Collected data
________________________________________
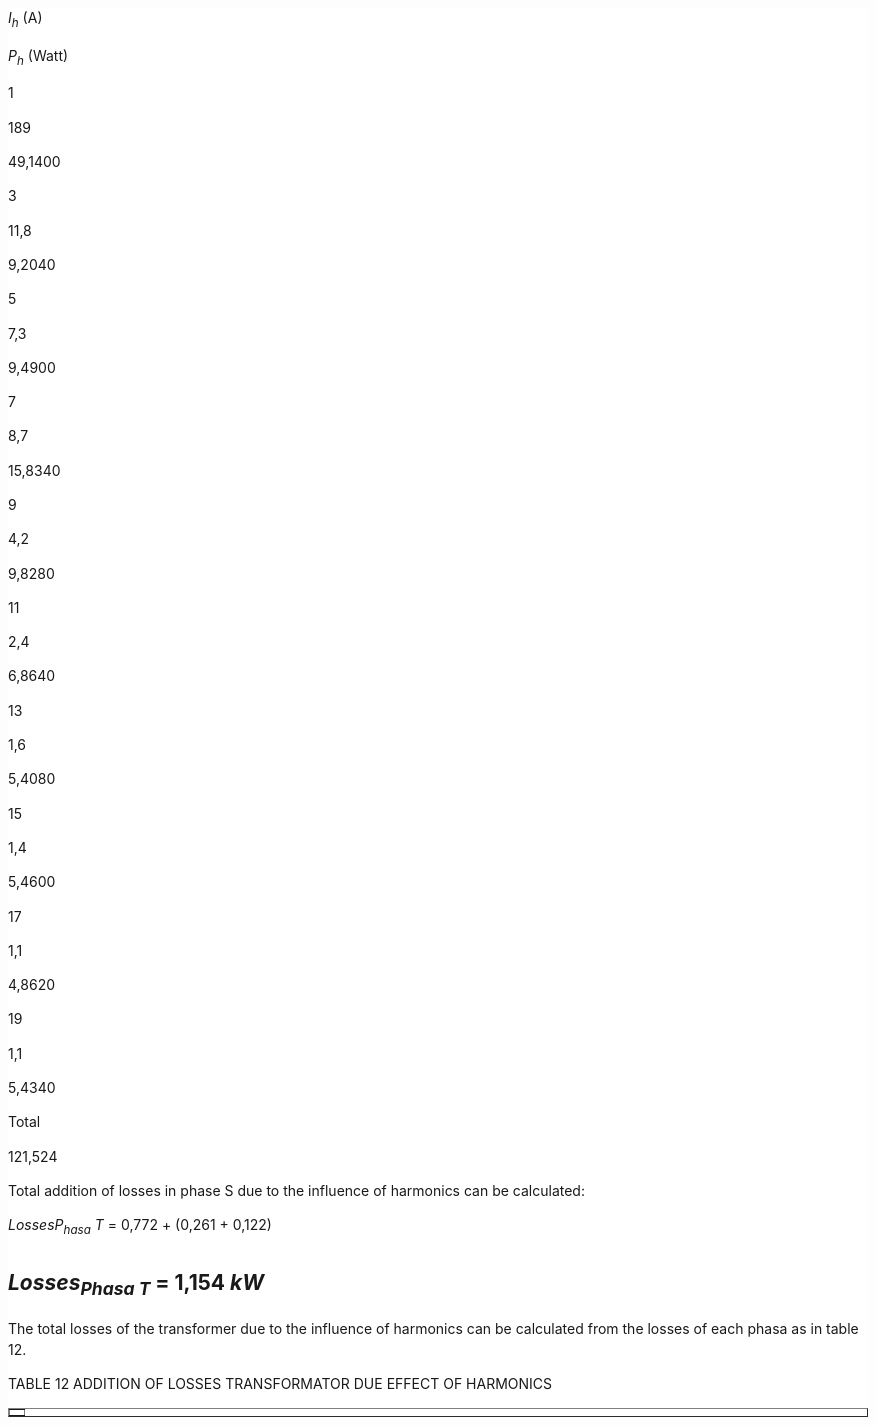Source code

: <p><span class="font16" style="font-style:italic;">I<sub>h</sub></span><span class="font17"> (A)</span></p></td><td style="vertical-align:bottom;">
<p><span class="font17" style="font-style:italic;">P<sub>h</sub></span><span class="font17"> (Watt)</span></p></td></tr>
<tr><td style="vertical-align:bottom;">
<p><span class="font17">1</span></p></td><td style="vertical-align:bottom;">
<p><span class="font17">189</span></p></td><td style="vertical-align:bottom;">
<p><span class="font17">49,1400</span></p></td></tr>
<tr><td style="vertical-align:bottom;">
<p><span class="font17">3</span></p></td><td style="vertical-align:bottom;">
<p><span class="font17">11,8</span></p></td><td style="vertical-align:bottom;">
<p><span class="font17">9,2040</span></p></td></tr>
<tr><td style="vertical-align:bottom;">
<p><span class="font17">5</span></p></td><td style="vertical-align:bottom;">
<p><span class="font17">7,3</span></p></td><td style="vertical-align:bottom;">
<p><span class="font17">9,4900</span></p></td></tr>
<tr><td style="vertical-align:bottom;">
<p><span class="font17">7</span></p></td><td style="vertical-align:bottom;">
<p><span class="font17">8,7</span></p></td><td style="vertical-align:bottom;">
<p><span class="font17">15,8340</span></p></td></tr>
<tr><td style="vertical-align:bottom;">
<p><span class="font17">9</span></p></td><td style="vertical-align:bottom;">
<p><span class="font17">4,2</span></p></td><td style="vertical-align:bottom;">
<p><span class="font17">9,8280</span></p></td></tr>
<tr><td style="vertical-align:bottom;">
<p><span class="font17">11</span></p></td><td style="vertical-align:bottom;">
<p><span class="font17">2,4</span></p></td><td style="vertical-align:bottom;">
<p><span class="font17">6,8640</span></p></td></tr>
<tr><td style="vertical-align:bottom;">
<p><span class="font17">13</span></p></td><td style="vertical-align:bottom;">
<p><span class="font17">1,6</span></p></td><td style="vertical-align:bottom;">
<p><span class="font17">5,4080</span></p></td></tr>
<tr><td style="vertical-align:bottom;">
<p><span class="font17">15</span></p></td><td style="vertical-align:bottom;">
<p><span class="font17">1,4</span></p></td><td style="vertical-align:bottom;">
<p><span class="font17">5,4600</span></p></td></tr>
<tr><td style="vertical-align:bottom;">
<p><span class="font17">17</span></p></td><td style="vertical-align:bottom;">
<p><span class="font17">1,1</span></p></td><td style="vertical-align:bottom;">
<p><span class="font17">4,8620</span></p></td></tr>
<tr><td style="vertical-align:bottom;">
<p><span class="font17">19</span></p></td><td style="vertical-align:bottom;">
<p><span class="font17">1,1</span></p></td><td style="vertical-align:bottom;">
<p><span class="font17">5,4340</span></p></td></tr>
<tr><td colspan="2" style="vertical-align:bottom;">
<p><span class="font17">Total</span></p></td><td style="vertical-align:bottom;">
<p><span class="font17">121,524</span></p></td></tr>
</table>
<p><span class="font17">Total addition of losses in phase S due to the influence of harmonics can be calculated:</span></p>
<p><span class="font17" style="font-style:italic;">Losses</span><span class="font15" style="font-style:italic;">P</span><span class="font21" style="font-style:italic;"><sub>hasa</sub> </span><span class="font15" style="font-style:italic;">T</span><span class="font4"> = </span><span class="font17">0,772 </span><span class="font4">+ </span><span class="font17">(0,261 </span><span class="font4">+ </span><span class="font17">0,122)</span></p>
<h2><a name="bookmark36"></a><span class="font18" style="font-style:italic;"><a name="bookmark37"></a>Losses<sub>Phasa T</sub></span><span class="font19"> = </span><span class="font18">1,154 </span><span class="font18" style="font-style:italic;">kW</span></h2>
<p><span class="font17">The total losses of the transformer due to the influence of harmonics can be calculated from the losses of each phasa as in table 12.</span></p>
<p><span class="font15">TABLE 12 ADDITION OF LOSSES TRANSFORMATOR DUE EFFECT OF HARMONICS</span></p>
<table border="1">
<tr><td style="vertical-align:middle;">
________________________________________
→ **Exercise**:
Repeat each line above exactly. The pictures stay out.

→ **Answer space**:
Source code

: <p><span class="font16" style="font-style:italic;">I<sub>h</sub></span><span class="font17"> (A)</span></p></td><td style="vertical-align:bottom;">
<p><span class="font17" style="font-style:italic;">P<sub>h</sub></span><span class="font17"> (Watt)</span></p></td></tr>
<tr><td style="vertical-align:bottom;">
<p><span class="font17">1</span></p></td><td style="vertical-align:bottom;">
<p><span class="font17">189</span></p></td><td style="vertical-align:bottom;">
<p><span class="font17">49,1400</span></p></td></tr>
<tr><td style="vertical-align:bottom;">
<p><span class="font17">3</span></p></td><td style="vertical-align:bottom;">
<p><span class="font17">11,8</span></p></td><td style="vertical-align:bottom;">
<p><span class="font17">9,2040</span></p></td></tr>
<tr><td style="vertical-align:bottom;">
<p><span class="font17">5</span></p></td><td style="vertical-align:bottom;">
<p><span class="font17">7,3</span></p></td><td style="vertical-align:bottom;">
<p><span class="font17">9,4900</span></p></td></tr>
<tr><td style="vertical-align:bottom;">
<p><span class="font17">7</span></p></td><td style="vertical-align:bottom;">
<p><span class="font17">8,7</span></p></td><td style="vertical-align:bottom;">
<p><span class="font17">15,8340</span></p></td></tr>
<tr><td style="vertical-align:bottom;">
<p><span class="font17">9</span></p></td><td style="vertical-align:bottom;">
<p><span class="font17">4,2</span></p></td><td style="vertical-align:bottom;">
<p><span class="font17">9,8280</span></p></td></tr>
<tr><td style="vertical-align:bottom;">
<p><span class="font17">11</span></p></td><td style="vertical-align:bottom;">
<p><span class="font17">2,4</span></p></td><td style="vertical-align:bottom;">
<p><span class="font17">6,8640</span></p></td></tr>
<tr><td style="vertical-align:bottom;">
<p><span class="font17">13</span></p></td><td style="vertical-align:bottom;">
<p><span class="font17">1,6</span></p></td><td style="vertical-align:bottom;">
<p><span class="font17">5,4080</span></p></td></tr>
<tr><td style="vertical-align:bottom;">
<p><span class="font17">15</span></p></td><td style="vertical-align:bottom;">
<p><span class="font17">1,4</span></p></td><td style="vertical-align:bottom;">
<p><span class="font17">5,4600</span></p></td></tr>
<tr><td style="vertical-align:bottom;">
<p><span class="font17">17</span></p></td><td style="vertical-align:bottom;">
<p><span class="font17">1,1</span></p></td><td style="vertical-align:bottom;">
<p><span class="font17">4,8620</span></p></td></tr>
<tr><td style="vertical-align:bottom;">
<p><span class="font17">19</span></p></td><td style="vertical-align:bottom;">
<p><span class="font17">1,1</span></p></td><td style="vertical-align:bottom;">
<p><span class="font17">5,4340</span></p></td></tr>
<tr><td colspan="2" style="vertical-align:bottom;">
<p><span class="font17">Total</span></p></td><td style="vertical-align:bottom;">
<p><span class="font17">121,524</span></p></td></tr>
</table>
<p><span class="font17">Total addition of losses in phase S due to the influence of harmonics can be calculated:</span></p>
<p><span class="font17" style="font-style:italic;">Losses</span><span class="font15" style="font-style:italic;">P</span><span class="font21" style="font-style:italic;"><sub>hasa</sub> </span><span class="font15" style="font-style:italic;">T</span><span class="font4"> = </span><span class="font17">0,772 </span><span class="font4">+ </span><span class="font17">(0,261 </span><span class="font4">+ </span><span class="font17">0,122)</span></p>
<h2><a name="bookmark36"></a><span class="font18" style="font-style:italic;"><a name="bookmark37"></a>Losses<sub>Phasa T</sub></span><span class="font19"> = </span><span class="font18">1,154 </span><span class="font18" style="font-style:italic;">kW</span></h2>
<p><span class="font17">The total losses of the transformer due to the influence of harmonics can be calculated from the losses of each phasa as in table 12.</span></p>
<p><span class="font15">TABLE 12 ADDITION OF LOSSES TRANSFORMATOR DUE EFFECT OF HARMONICS</span></p>
<table border="1">
<tr><td style="vertical-align:middle;">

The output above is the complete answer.